Drivers for rideshare app Bolt are sick of low pay and a dangerous work environment.
Over 100 drivers struck and rallied outside the company’s headquarters on Tuesday.
The members of the ADCU union have three demands. They want pay of at least £2 per mile, worker status and an end to unfair dismissals.
Drivers blocked the road before marching to Bolt headquarters.
The strike went ahead despite bosses offering an £80 bribe to try and make drivers work.
Safety is a major issue for drivers. Anna told Socialist Worker that she hasn’t driven for Bolt since her colleague Gabriel Bringye was killed while driving for the app in May.
“Bolt never told us what they planned to do to protect us after Gabriel was killed. They never even sent us an email,” she said.
“As a woman, I can’t take the risk, if I get attacked I feel Bolt won’t care.”
Anna also said that some Bolt drivers believe they can’t report incidents or say no to trips because they fear being barred from the app.
“You have to accept every job that they give you, even if you feel unsafe. If you complain or don’t want to accept jobs you can be deactivated for sometimes weeks,” she said.
Ramand, who has worked for Bolt for two years, said “to Bolt the driver is always is the one at fault for any incident, it’s never the customer.
“If you try and call the service line to make a report you get put on hold for hours. You just stop trying.”

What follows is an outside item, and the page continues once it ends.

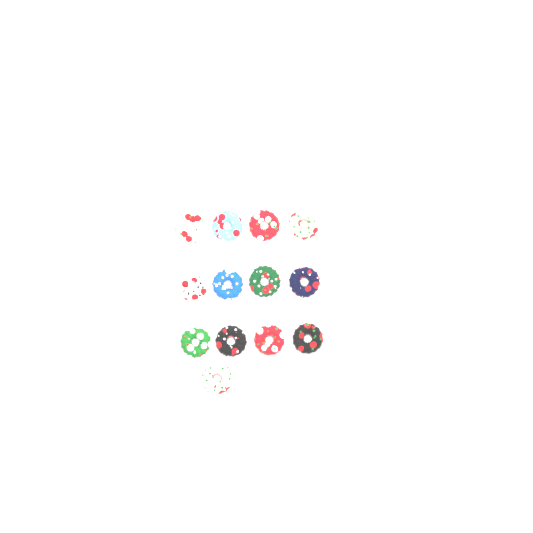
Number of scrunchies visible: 13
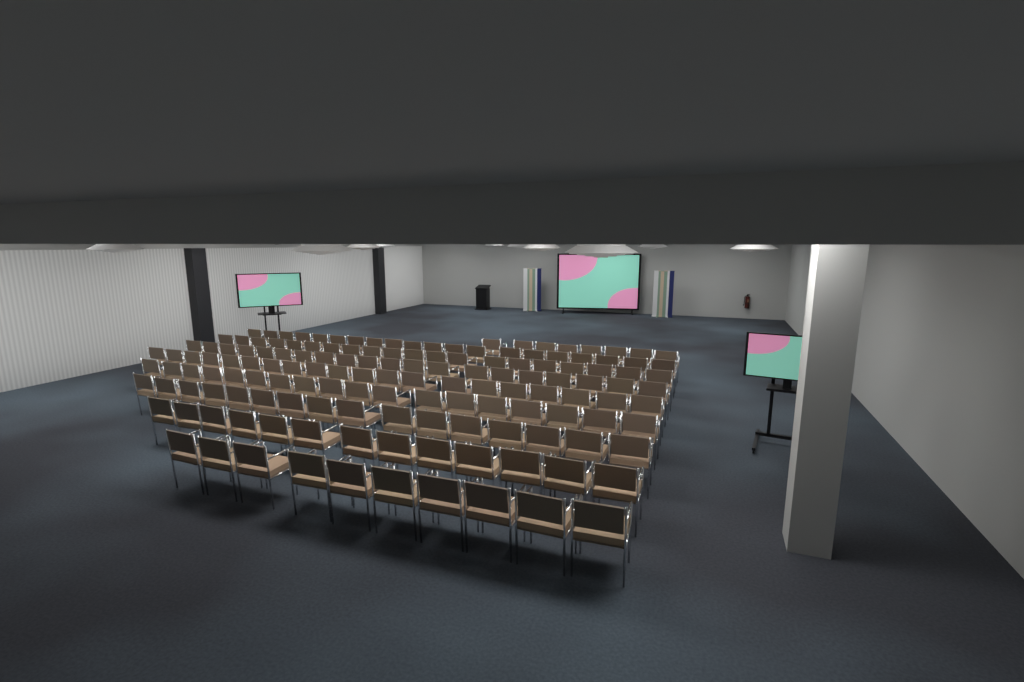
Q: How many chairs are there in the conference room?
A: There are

He added that the company “refuses to pay for any damage that is done to our cars by customers, and just tell us to make a claim through our insurance.”

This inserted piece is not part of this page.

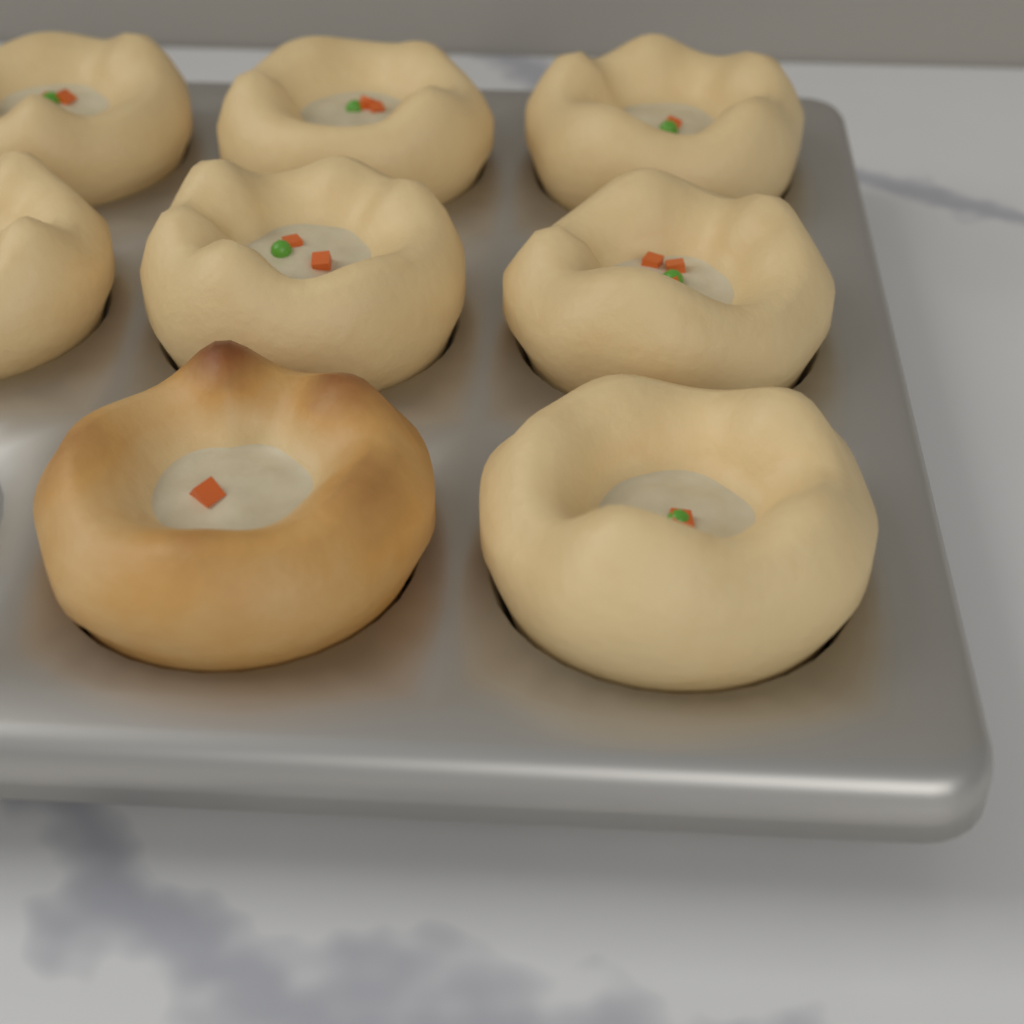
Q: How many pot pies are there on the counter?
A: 8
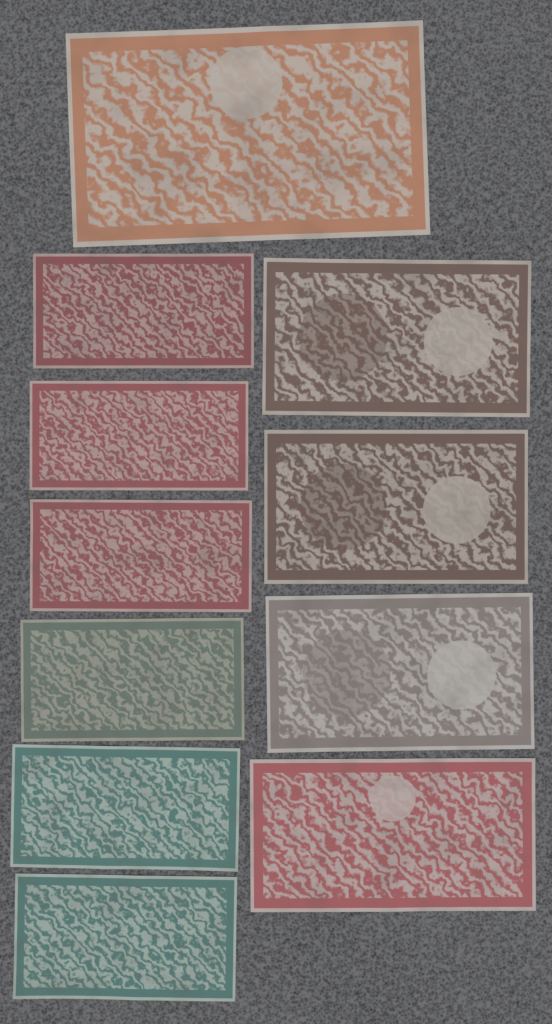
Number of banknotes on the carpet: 11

Driver Alex explained to Socialist Worker why ADCU members are pushing for £2 a mile.
“So many trips that I do simply aren’t worth it. If you add on fuel and the congestion charge, I’m making just over £1 per mile sometimes. And that’s before Bolt takes its cut.”
Catalin also added that the pay for rideshare apps should be regulated like it is for black cabs.
“Bolt is still regulated by Transport for London (TfL). So why isn’t my pay?
“We work day and night for exactly the same price—that’s not the case for black cab drivers.”
And Catalin added that there is a general lack of consideration for drivers at Bolt.
“The company hasn’t even got somewhere we can go to the toilet. I have to piss outside my car when I’m on the job.”
Driver Abdi added, “At the moment we are considered to be self-employed. This means we don’t get basic workers’ rights such as holiday pay.”
ADCU president Yaseen Aslam told Socialist Worker, “I began work for rideshare apps in 2006. The pay per mile was £1.50 and since then drivers have actually seen a decrease of their wages.”
The ADCU plans legal action against Bolt following the victory in getting Uber to recognise their 70,000 drivers as workers.
Everyone will hope the legal action wins.
But the battle outside of court is even more vital. The protest and strike on Tuesday showed that workers are ready to fight.
More action can force Bolt and other rideshare apps to concede to all the workers’ demands.